Ein Wort zum Montag, dem 27. Mai 2024
VON CORNELIA SENG
„Das Beste wäre doch, unsere Bewegung OMAS GEGEN RECHTS würde gar nicht gebraucht.“ Gabi hat mir einen Blumenstrauß gebracht von der Kasseler Gruppe der OMAS. Wir unterhalten uns über unsere Treffen in Kassel. Im Herbst 2019 hatte die Friedrich-Ebert-Stiftung eine Lesereise mit Monika Salzer, der Gründerin aus Österreich, veranstaltet. Das war mein erster Kontakt zu den OMAS. Gabi ist etwas später zu unserer Gruppe gekommen. Wir alle sind Frauen in der zweiten Hälfte des Lebens. Viele von uns hatten Begegnungen mit Flüchtlingen oder haben Freunde mit Migrationshintergrund. Die Verachtung und Menschenfeindlichkeit, die schon damals laut geäußert wurde, erschreckte uns zutiefst. „Aber nie hätten wir gedacht, dass es so schlimm wird wie heute“, sagt Gabi. Und ich stimme ihr voll zu. „Unglaub und Torheit brüsten sich frecher jetzt als je“, heißt es in einem Kirchenlied zu Pfingsten. Ich kann das aus ganzem Herzen singen.
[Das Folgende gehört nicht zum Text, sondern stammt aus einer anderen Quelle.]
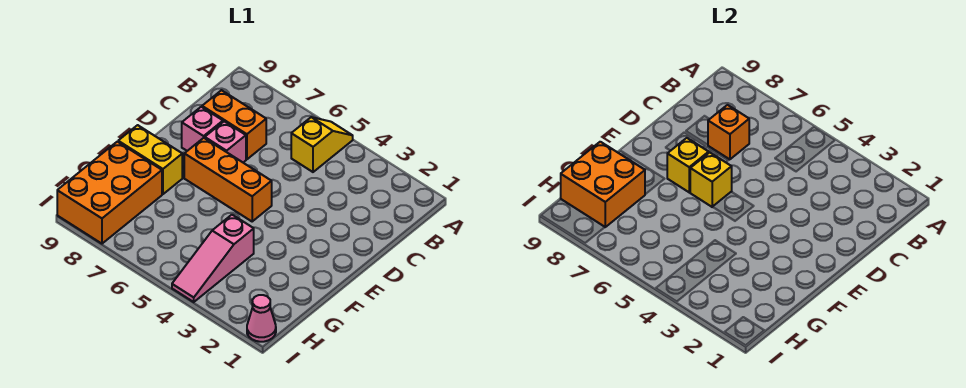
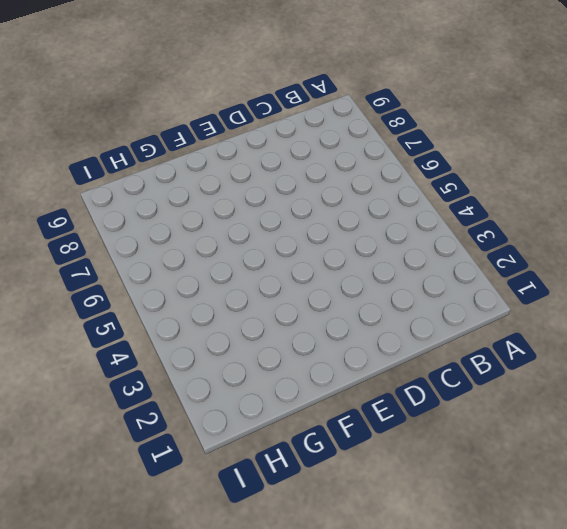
none -> yellow slope A5:B5 level 1 top B
none -> orange brick C7:C8 level 1
none -> pink brick D7 level 1

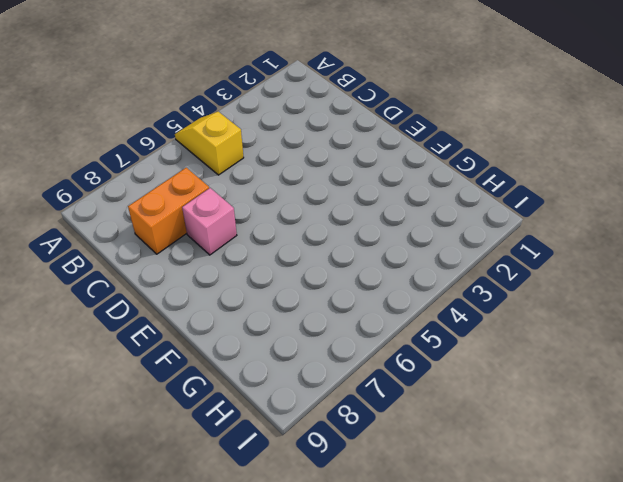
none -> pink brick D8 level 1
none -> orange brick E5:E7 level 1
none -> yellow brick F8:F9 level 1

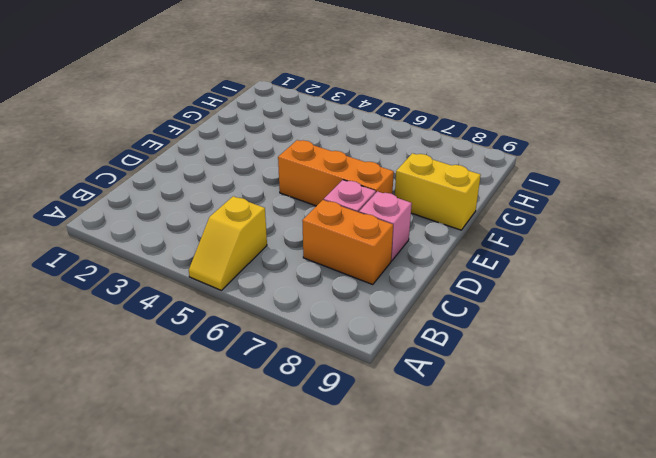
none -> pink slope G4:I4 level 1 top G
none -> orange brick G8:I9 level 1
none -> pink cone I1 level 1

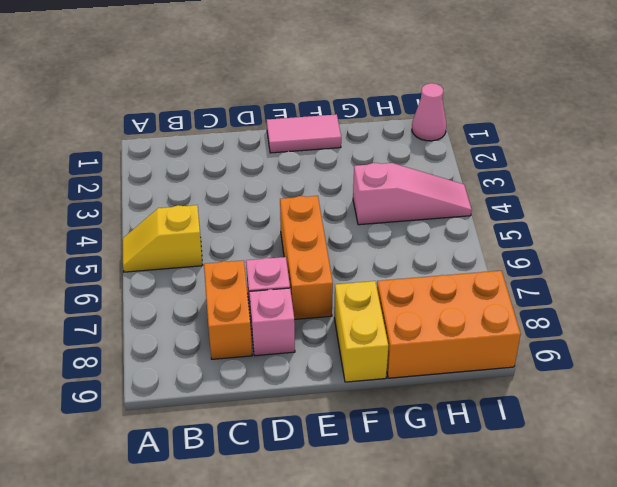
pink tile E1:F1 level 1 -> none
none -> orange brick C7 level 2
none -> yellow brick E6 level 2
none -> yellow brick E7 level 2

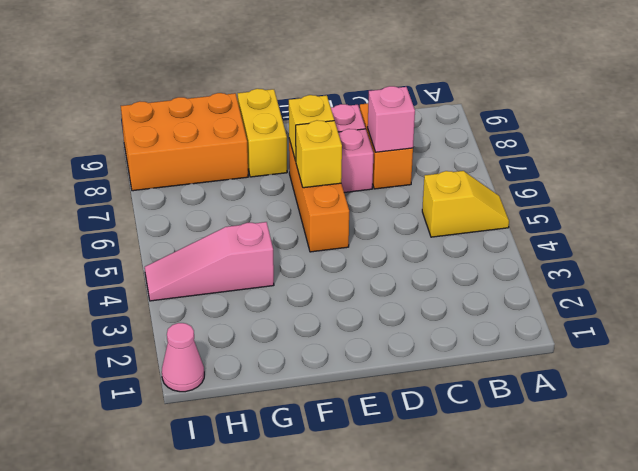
pink brick C7 level 2 -> orange brick C7 level 2
none -> orange brick G8:H9 level 2

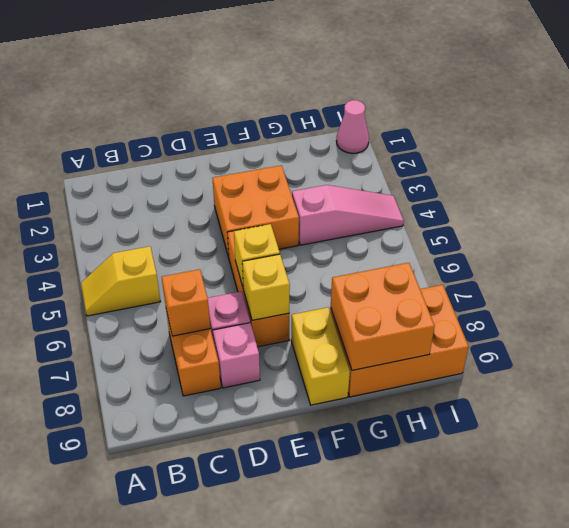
orange brick E3:F4 level 1 -> none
Eines der wenigen „echten“ Bilder in unserem Wohnzimmer trägt den Titel „Zeichen setzen“. Es stammt von dem Kunstprofessor und Grafiker K. Oskar Blase. Damals habe ich das Bild in einer Ausstellung gesehen und war gleich fasziniert: Ein klar strukturiertes Zeichen in der Mitte, deutlich erkennbar, fast leuchtend, – inmitten von Krickelkrakel.
Zeichen setzen! Das haben sich die OMAS zum Anliegen gemacht. Und den Respekt vor der Würde jedes Menschen anzumahnen. Gegen die Verwirrungen und Irrungen in Politik und Gesellschaft Zeichen zu setzen.
„Man zündet nicht ein Licht an und stellt es unter einen Eimer“, hat Jesus gesagt. „Lasst euer Licht leuchten vor den Leuten, damit sie eure guten Werke sehen und euren Vater im Himmel preisen“ (Mt 5,15f). Ich verstehe das als Aufforderung, Zeichen zu setzen. Ohne auf Erfolg zu schielen.
Vor Jahren habe ich zwei junge Frauen aus dem Irak zur Werkstatt der Lebenshilfe begleitet, einer Werkstätte für neurodiverse Menschen. Sie sollten sich die Einrichtung ansehen. Im Irak hatten sie versteckt im Haus gelebt, versorgt von ihrer alten Mutter. Hier sollten sie die Werkstätte kennenlernen. Aus irgendeinem Grund habe ich morgens am Arbeitsbeginn vor dem Eingang des Gebäudes gewartet. Immer wieder kamen Busse und brachten Menschen mit mehr oder weniger großen Einschränkungen. Ihr Arbeitsplatz war ihren Möglichkeiten entsprechend ausgesucht. Ich erinnere mich gut, wie beeindruckt ich war, wie gerührt und dankbar, dass ich in einem Staat leben darf, der die Förderung neurodiverser Menschen unterstützt. Und ihre Würde achtet.
„Die Würde des Menschen ist unantastbar. Sie zu achten und zu schützen ist Verpflichtung aller staatlichen Gewalt.“ (GG Artikel 1)
In 75 Jahren wird die Generation meiner kleinen Enkel 150 Jahre Grundgesetz feiern. Dafür lohnt es sich, heute Zeichen zu setzen.